▸ Kutipan Sumber
---------------

Dimasa kecilnya, lelaki itu pernah dibekali oleh neneknya (Allah yarham) sebuah peribahasa, Dari Kecil Teranjak-anjak, Sudah Besar Terbawa-bawa. Peribahasa itu ia kenang sekali, ia dalam sekali. Meski saat itu ia tak paham maknanya, ia sangat ingat peristiwa itu. Ia hapal betul bagaimana neneknya menjuruskan kata-kata itu. Sakti memang. Tapi itulah kenangan masa kecilnya. Kenangan yang senantiasa terngiang hingga peribahasa sakti itulah yang melandasi mimpi-mimpi kecilnya yang khayali.
Memang sejak kecil, lelaki ini punya niat membangun daulah. Setiap kali ayahnya pulang kerja membawakan kertas-kertas yang dijilid untuk dijadikan tempat menulis atau menggambar, selalu ia goreskan pena pada kertas itu, melukiskan negara-negara dan keadaan masyarakatnya yang hanya ada didalam khayalan lelaki itu. Pun kala bermain, hampir setiap hari ia memainkan permainan yang disenanginya, membina negara dan masyarakat dalam negara itu. Entah apa nama permainan yang sering ia perankan beserta kawan-kawannya kala hari menyongsong senja. Pun permainan itu ia tahbiskan pada game online yang digandrungi kawula remaja. Bukan perang-perangan sebagaimana yang sering kita saksikan pada warung-warung penyedia jasa game online itu. Ia lebih cinta damai.

---------------

▸ Entri dataset
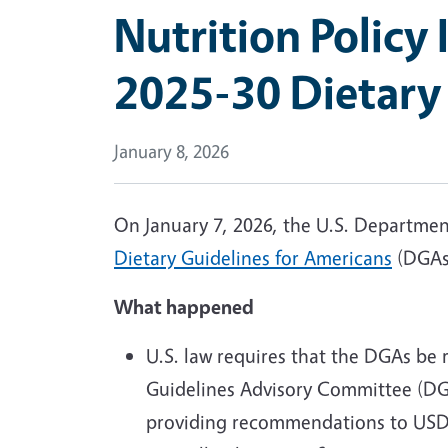
Nutrition Policy 
2025-30 Dietary
January 8, 2026
On January 7, 2026, the U.S. Departme
Dietary Guidelines for Americans
(DGAs)
What happened
U.S. law requires that the DGAs be 
Guidelines Advisory Committee (DGA
providing recommendations to USDA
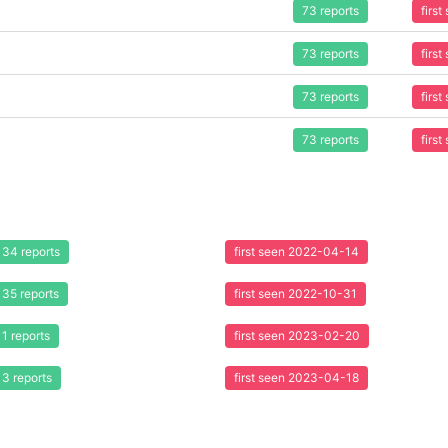
73 reports
firs
73 reports
firs
73 reports
firs
73 reports
firs
34 reports
first seen 2022-04-14
35 reports
first seen 2022-10-31
1 reports
first seen 2023-02-20
3 reports
first seen 2023-04-18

---------------

▸ Petunjuk Tugas
1. Dalam kutipan sumber, siapa yang membekali lelaki itu dengan sebuah peribahasa di masa kecilnya?
2. Tulis ulang semua entri dataset dengan menukar "reports" menjadi "cases", tanpa mengubah bagian lain. Jangan sertakan gambar dalam jawaban.

▸ Jawaban Tugas
1. Neneknya.

2.
Nutrition Policy 
2025-30 Dietary
January 8, 2026
On January 7, 2026, the U.S. Departme
Dietary Guidelines for Americans
(DGAs)
What happened
U.S. law requires that the DGAs be 
Guidelines Advisory Committee (DGA
providing recommendations to USDA
73 cases
firs
73 cases
firs
73 cases
firs
73 cases
firs
34 cases
first seen 2022-04-14
35 cases
first seen 2022-10-31
1 cases
first seen 2023-02-20
3 cases
first seen 2023-04-18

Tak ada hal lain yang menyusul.